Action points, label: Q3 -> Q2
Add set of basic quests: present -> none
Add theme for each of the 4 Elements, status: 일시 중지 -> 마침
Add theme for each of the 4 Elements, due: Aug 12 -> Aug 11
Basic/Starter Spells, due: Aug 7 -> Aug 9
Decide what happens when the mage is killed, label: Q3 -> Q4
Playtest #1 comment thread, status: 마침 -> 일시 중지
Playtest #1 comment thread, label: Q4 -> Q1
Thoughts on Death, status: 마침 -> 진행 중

--

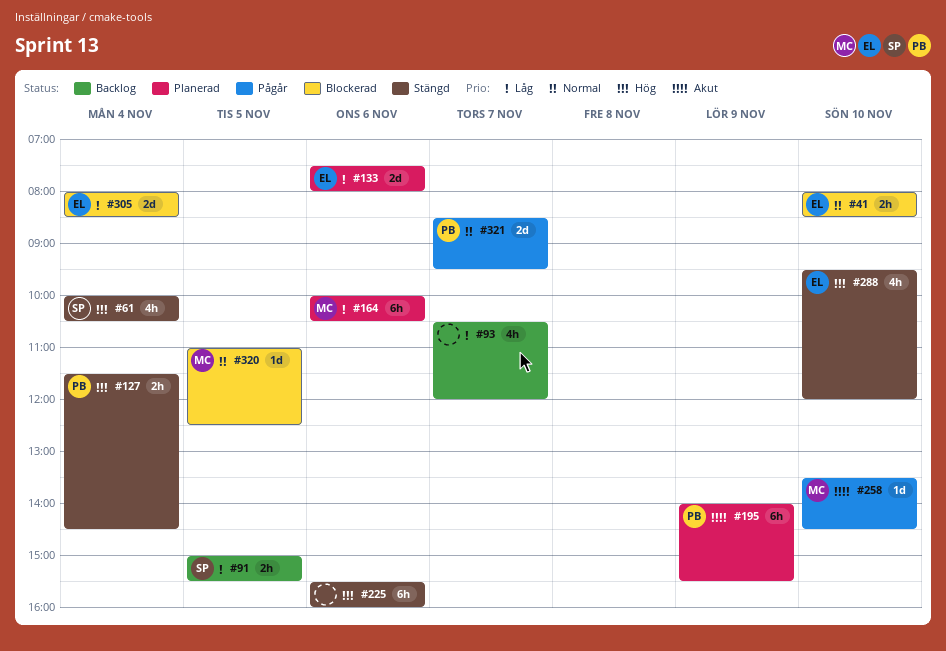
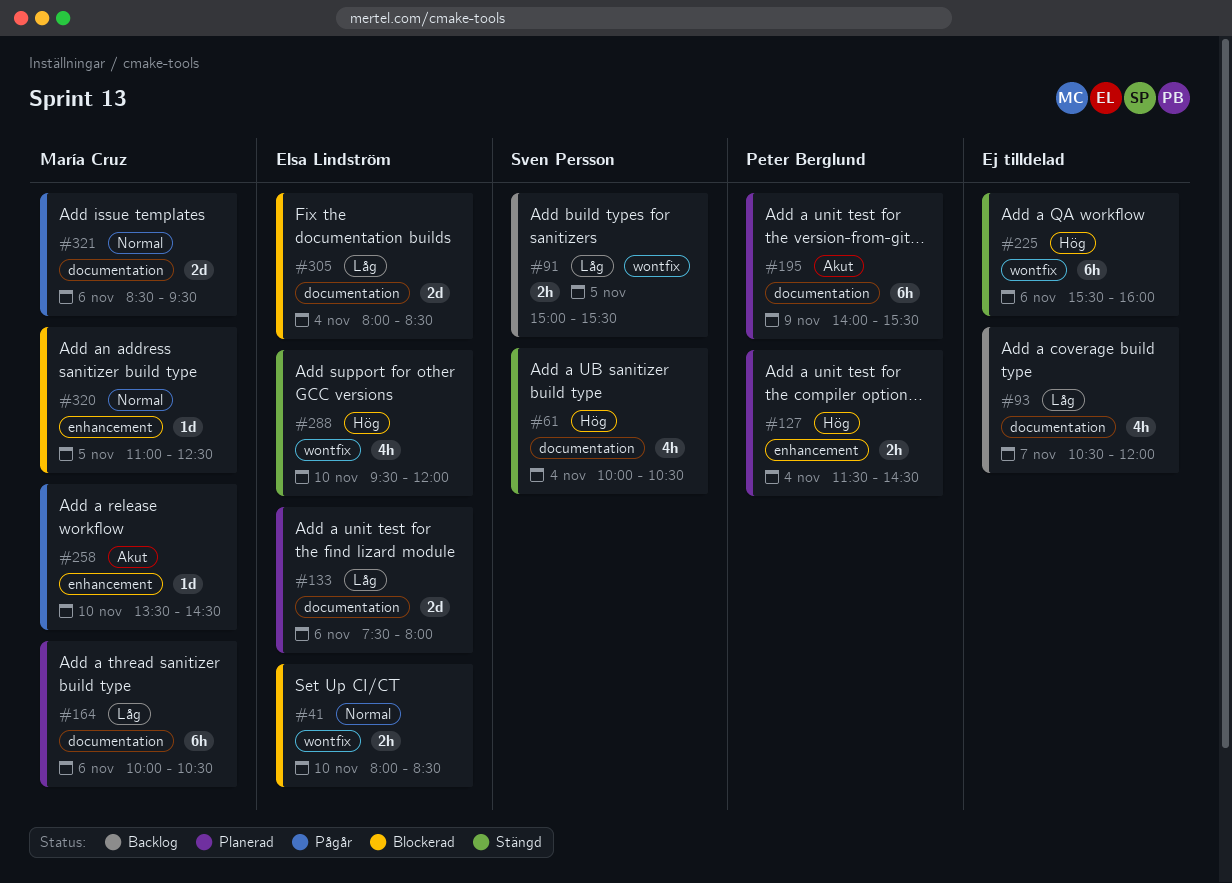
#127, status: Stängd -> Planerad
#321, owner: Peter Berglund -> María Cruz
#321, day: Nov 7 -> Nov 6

* * *

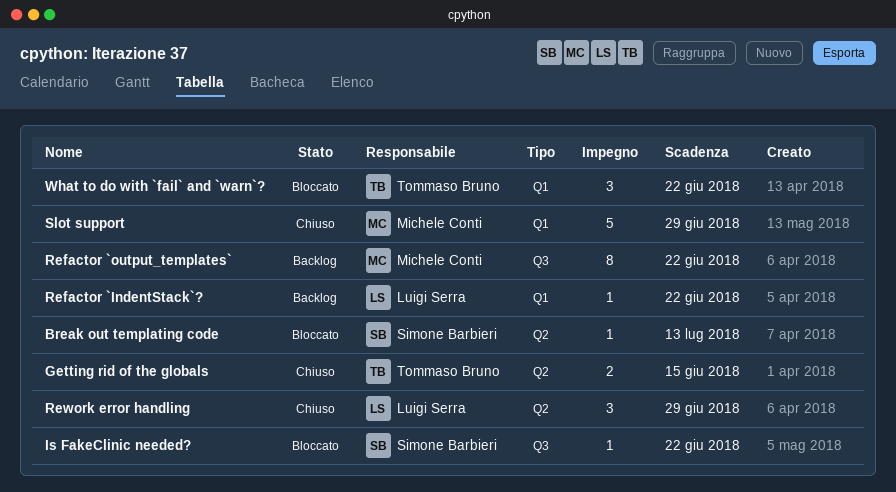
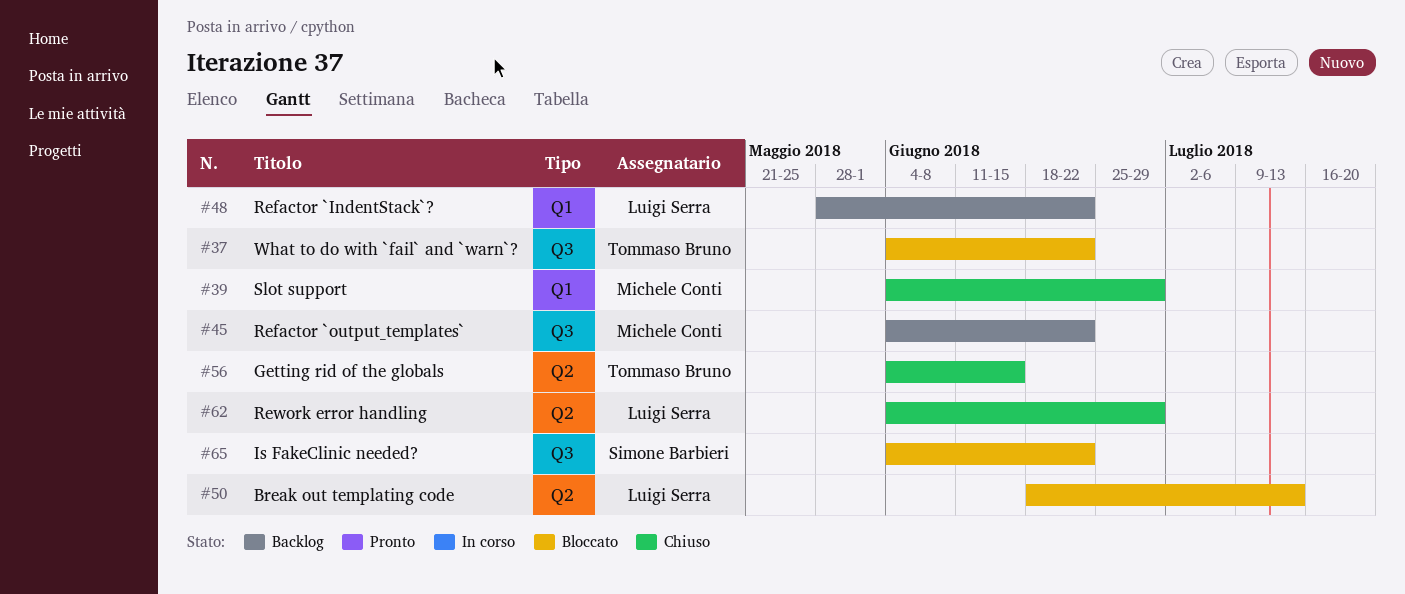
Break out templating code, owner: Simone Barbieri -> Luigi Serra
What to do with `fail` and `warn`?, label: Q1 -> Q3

> _What is needed_
Return all lines in the data that include the word "Playtest".

> _Answer for this exercise_
Playtest #1 comment thread, status: 마침 -> 일시 중지
Playtest #1 comment thread, label: Q4 -> Q1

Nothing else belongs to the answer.